As I thumbed through the book, I came across a recipe I can't believe I never noticed before. Klivans's recipe for "chocolate chip cookies in a cookie" involves: 1) making chocolate chip cookie batter; 2) using some of the batter to bake crisp chocolate chip cookies; 3) letting those cookies cool and breaking them into pieces; 4) mixing the cookie pieces back into the remaining chocolate chip cookie batter; and 5) using the batter with the baked cookie pieces to bake more cookies. A cookie in a cookie? I thought this idea was pure genius. I told Tom about the cookie in a cookie and he pointed out that you could continue this process indefinitely, putting cookies in cookies in cookies, making something conceptually analogous to a sweet turducken, or a tur-cookie-ducken, as he put it. I couldn't wait to give the recipe a try.

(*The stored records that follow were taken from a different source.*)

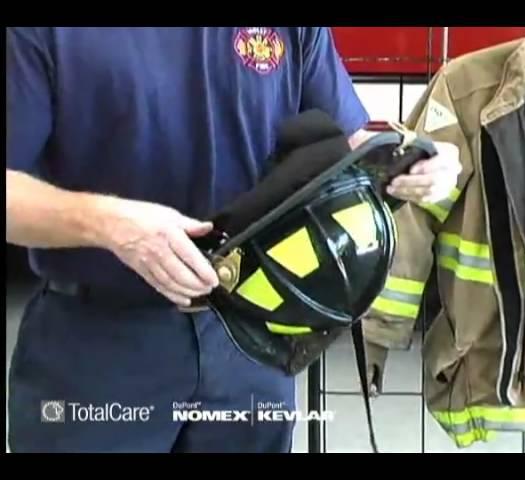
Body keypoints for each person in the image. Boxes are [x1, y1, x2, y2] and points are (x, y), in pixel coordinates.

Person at [6, 27, 462, 453]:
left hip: (252, 337)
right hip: (98, 350)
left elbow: (342, 142)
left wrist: (412, 164)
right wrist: (108, 223)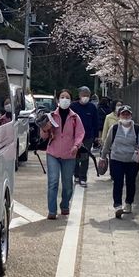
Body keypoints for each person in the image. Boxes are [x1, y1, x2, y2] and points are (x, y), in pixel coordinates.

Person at [41, 88, 84, 220]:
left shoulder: (75, 117)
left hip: (69, 154)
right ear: (58, 100)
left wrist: (76, 146)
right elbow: (43, 137)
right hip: (53, 153)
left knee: (67, 184)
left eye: (67, 97)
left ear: (71, 100)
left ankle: (65, 205)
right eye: (62, 97)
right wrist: (45, 129)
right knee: (53, 182)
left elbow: (80, 134)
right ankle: (52, 210)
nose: (64, 99)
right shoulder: (51, 116)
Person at [101, 104, 139, 217]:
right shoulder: (115, 128)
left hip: (132, 160)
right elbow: (107, 143)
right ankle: (117, 205)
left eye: (128, 114)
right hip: (117, 159)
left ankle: (128, 203)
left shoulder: (137, 128)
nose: (126, 116)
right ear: (119, 116)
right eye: (123, 114)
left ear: (131, 115)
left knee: (131, 182)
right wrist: (102, 157)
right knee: (118, 182)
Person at [71, 86, 102, 185]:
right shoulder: (73, 106)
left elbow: (95, 122)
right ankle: (76, 175)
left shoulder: (92, 107)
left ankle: (83, 177)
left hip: (88, 136)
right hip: (74, 136)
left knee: (85, 156)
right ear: (79, 95)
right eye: (83, 95)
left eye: (87, 95)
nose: (85, 97)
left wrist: (96, 136)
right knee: (75, 156)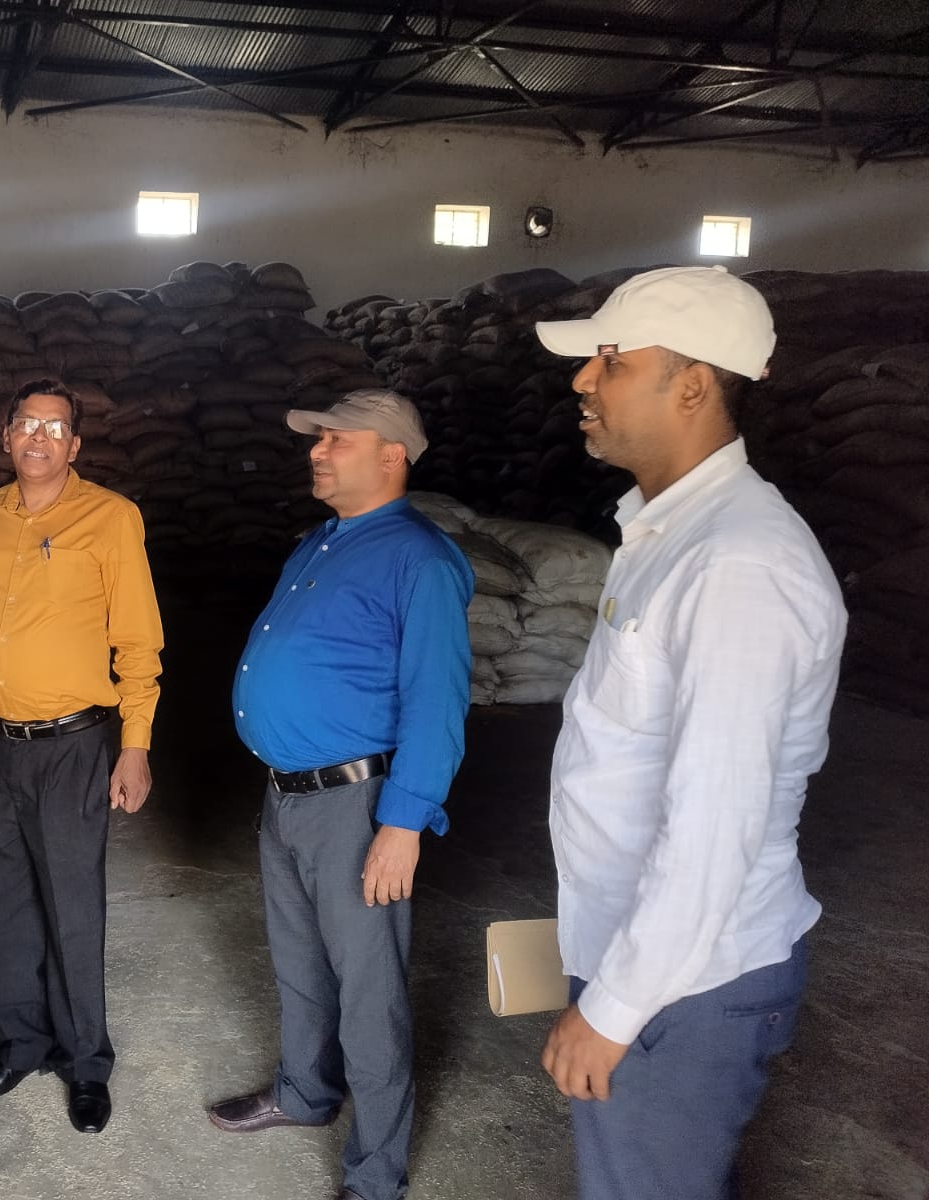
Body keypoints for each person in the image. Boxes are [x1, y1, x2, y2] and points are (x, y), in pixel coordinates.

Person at [533, 266, 847, 1200]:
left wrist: (616, 1007)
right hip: (649, 955)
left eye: (612, 361)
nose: (584, 381)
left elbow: (716, 821)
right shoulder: (668, 536)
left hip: (686, 985)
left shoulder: (738, 564)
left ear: (693, 385)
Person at [208, 390, 473, 1200]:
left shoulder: (420, 560)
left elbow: (437, 701)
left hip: (357, 807)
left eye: (336, 440)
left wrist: (404, 823)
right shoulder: (320, 542)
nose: (317, 452)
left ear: (391, 455)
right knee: (298, 963)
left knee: (368, 992)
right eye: (316, 440)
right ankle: (304, 1093)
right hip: (287, 797)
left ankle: (376, 1174)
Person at [0, 377, 163, 1135]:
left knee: (72, 904)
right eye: (27, 424)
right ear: (6, 437)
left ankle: (86, 1063)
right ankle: (21, 1045)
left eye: (55, 427)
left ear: (75, 445)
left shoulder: (111, 518)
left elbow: (138, 642)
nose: (39, 437)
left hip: (72, 745)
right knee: (2, 901)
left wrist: (135, 746)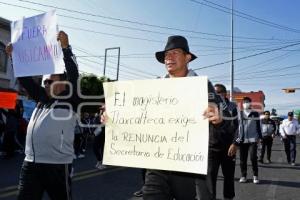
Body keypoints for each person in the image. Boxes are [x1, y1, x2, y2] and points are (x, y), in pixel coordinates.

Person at [139, 35, 234, 200]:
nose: (169, 58)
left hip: (189, 167)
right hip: (158, 164)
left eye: (174, 53)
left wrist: (219, 120)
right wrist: (114, 118)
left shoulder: (203, 86)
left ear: (187, 57)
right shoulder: (155, 87)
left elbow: (227, 123)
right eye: (166, 55)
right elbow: (139, 118)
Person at [6, 31, 79, 200]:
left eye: (50, 81)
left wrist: (66, 49)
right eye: (45, 81)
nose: (46, 84)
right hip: (30, 163)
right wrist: (12, 57)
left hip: (58, 166)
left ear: (62, 84)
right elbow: (25, 80)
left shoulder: (71, 100)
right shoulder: (41, 97)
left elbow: (74, 76)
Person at [198, 83, 239, 200]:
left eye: (219, 92)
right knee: (210, 178)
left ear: (225, 94)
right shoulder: (208, 106)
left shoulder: (232, 107)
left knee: (229, 176)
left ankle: (228, 197)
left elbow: (237, 127)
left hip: (228, 148)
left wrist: (235, 143)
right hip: (211, 148)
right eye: (214, 93)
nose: (216, 95)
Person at [238, 97, 262, 184]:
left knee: (253, 158)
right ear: (242, 103)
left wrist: (260, 137)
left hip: (253, 139)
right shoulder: (239, 113)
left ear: (250, 103)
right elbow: (237, 127)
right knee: (242, 159)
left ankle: (255, 176)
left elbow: (258, 125)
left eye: (247, 102)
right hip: (242, 139)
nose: (246, 103)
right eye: (244, 102)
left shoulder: (255, 113)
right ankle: (243, 176)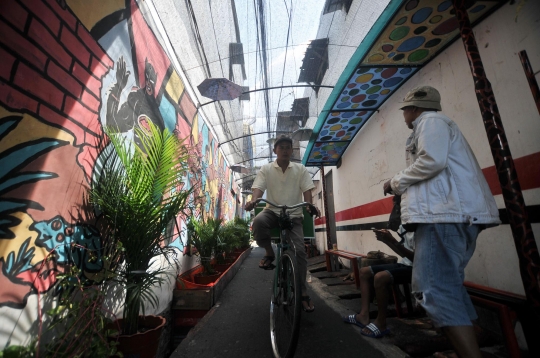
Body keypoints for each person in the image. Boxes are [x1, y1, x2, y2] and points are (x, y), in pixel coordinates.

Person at [383, 86, 500, 357]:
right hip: (450, 215)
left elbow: (432, 161)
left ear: (412, 109)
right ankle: (469, 342)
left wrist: (395, 182)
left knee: (432, 289)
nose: (404, 115)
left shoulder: (430, 122)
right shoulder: (437, 123)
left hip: (444, 216)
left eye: (405, 109)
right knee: (447, 286)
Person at [244, 135, 320, 312]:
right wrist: (254, 200)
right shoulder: (267, 169)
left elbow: (307, 190)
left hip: (294, 214)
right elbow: (258, 189)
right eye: (282, 147)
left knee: (300, 251)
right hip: (272, 211)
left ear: (291, 150)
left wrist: (309, 205)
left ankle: (302, 291)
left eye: (288, 147)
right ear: (275, 150)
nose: (285, 150)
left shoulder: (300, 169)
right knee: (258, 222)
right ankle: (270, 253)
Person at [343, 227, 414, 339]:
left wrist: (393, 241)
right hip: (406, 263)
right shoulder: (404, 226)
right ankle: (363, 315)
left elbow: (416, 258)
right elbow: (403, 254)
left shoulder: (420, 227)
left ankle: (381, 323)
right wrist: (386, 241)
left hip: (418, 267)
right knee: (364, 272)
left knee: (380, 277)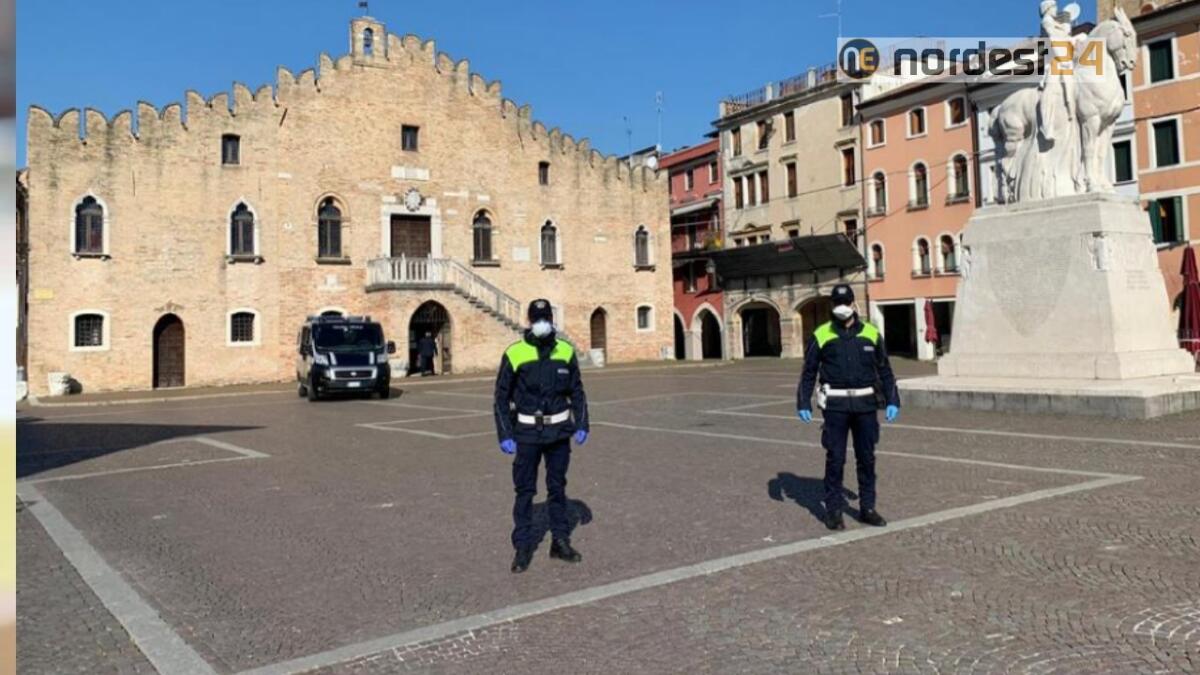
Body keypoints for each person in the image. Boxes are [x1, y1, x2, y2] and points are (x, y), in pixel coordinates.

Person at [493, 299, 590, 573]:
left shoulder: (566, 351)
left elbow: (578, 391)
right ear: (529, 321)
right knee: (524, 491)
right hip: (526, 434)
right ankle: (523, 546)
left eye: (545, 318)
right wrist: (505, 432)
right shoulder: (515, 353)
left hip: (559, 432)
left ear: (551, 319)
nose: (541, 323)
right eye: (536, 319)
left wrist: (582, 423)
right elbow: (500, 396)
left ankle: (559, 541)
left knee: (557, 488)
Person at [796, 284, 899, 531]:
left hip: (865, 405)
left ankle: (868, 508)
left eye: (846, 302)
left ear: (854, 304)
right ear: (833, 306)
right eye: (837, 302)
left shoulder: (872, 334)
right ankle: (833, 511)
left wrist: (893, 399)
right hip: (836, 407)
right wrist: (803, 401)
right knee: (835, 459)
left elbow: (884, 369)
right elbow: (809, 371)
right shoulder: (821, 334)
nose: (842, 307)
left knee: (866, 459)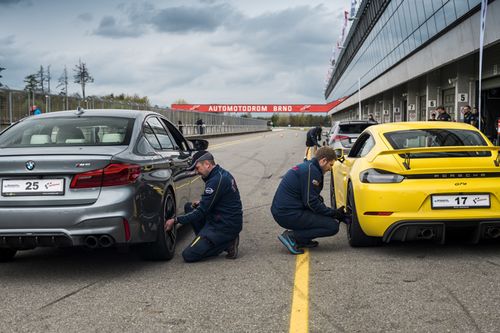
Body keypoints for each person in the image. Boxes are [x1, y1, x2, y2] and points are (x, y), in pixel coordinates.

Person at [164, 150, 242, 262]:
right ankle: (206, 240)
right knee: (189, 207)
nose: (196, 172)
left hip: (224, 226)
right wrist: (202, 202)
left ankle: (228, 243)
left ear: (207, 164)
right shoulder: (219, 174)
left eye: (197, 168)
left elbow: (201, 212)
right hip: (221, 218)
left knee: (188, 255)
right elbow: (219, 198)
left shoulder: (216, 180)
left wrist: (175, 220)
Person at [271, 147, 347, 255]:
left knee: (324, 214)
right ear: (323, 161)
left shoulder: (310, 167)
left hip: (285, 211)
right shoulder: (312, 171)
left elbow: (314, 198)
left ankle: (302, 240)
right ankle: (292, 236)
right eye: (330, 165)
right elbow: (311, 202)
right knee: (332, 226)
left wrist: (329, 212)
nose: (330, 169)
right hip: (287, 214)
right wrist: (333, 213)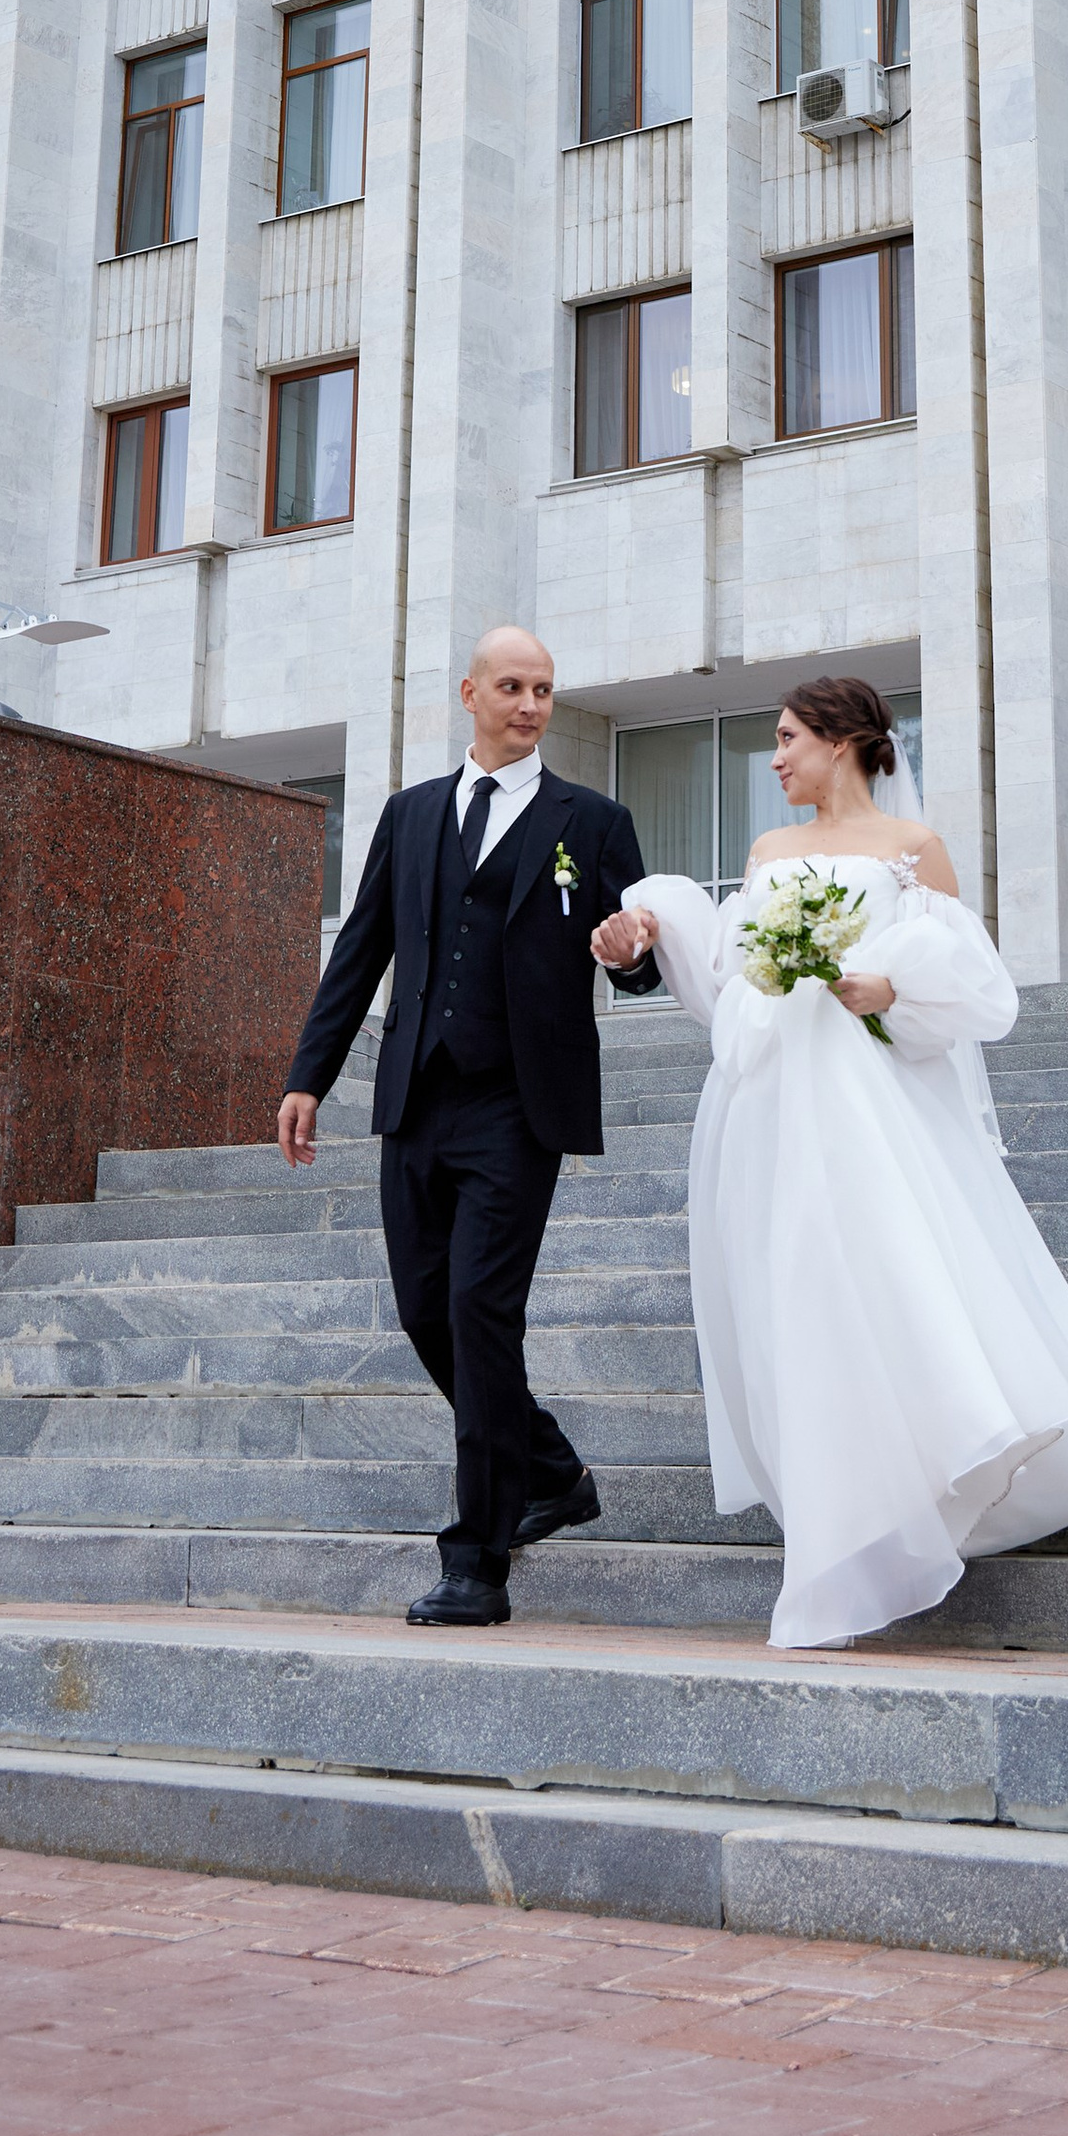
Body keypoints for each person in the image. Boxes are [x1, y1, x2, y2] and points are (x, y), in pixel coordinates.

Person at [591, 676, 1068, 1651]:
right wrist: (652, 926)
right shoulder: (766, 854)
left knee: (882, 1289)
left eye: (787, 738)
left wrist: (886, 985)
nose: (775, 757)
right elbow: (730, 984)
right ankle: (845, 1509)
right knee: (798, 1301)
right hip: (768, 1114)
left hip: (867, 1110)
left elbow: (971, 989)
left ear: (839, 741)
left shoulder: (912, 852)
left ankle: (890, 1508)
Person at [278, 625, 647, 1626]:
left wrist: (624, 951)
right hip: (416, 1097)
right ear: (470, 692)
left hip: (520, 1106)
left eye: (545, 690)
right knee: (425, 1312)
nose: (531, 705)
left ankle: (476, 1561)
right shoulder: (407, 815)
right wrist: (310, 1074)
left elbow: (639, 957)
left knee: (483, 1315)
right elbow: (359, 951)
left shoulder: (593, 822)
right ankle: (551, 1469)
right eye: (514, 687)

The chocolate chip cookie batter isn't anything particularly special; it's made with flour, baking soda, salt, butter, brown sugar, sugar, eggs, vanilla, and chocolate chips. The first set of cookies I baked with this batter were fairly flat and crisp. I let the cookies cool somewhat, but even after about half an hour, the chocolate chips were still molten. I went ahead to break the cookies into pieces and mix them back in the remaining batter anyway -- I didn't want to be up all night waiting for the chocolate to cool completely. As a result, the remaining batter essentially became chocolate batter, because there was so much melted chocolate that got mixed in. This completely changed the texture of the batter. The second generation cookies didn't flatten much in the oven (I had to flatten the rounded scoops of dough slightly with my hand before baking to get them to take on a nicer looking shape) and were very dense and chewy, completely different from the flat and crisp first generation cookies. The picture at the beginning of this post shows the contrast between the first (on the right) and second (on the left) generation cookies.
Recipe: "Chocolate chip cookies in a cookie," from Big Fat Cookies by Elinor Klivans.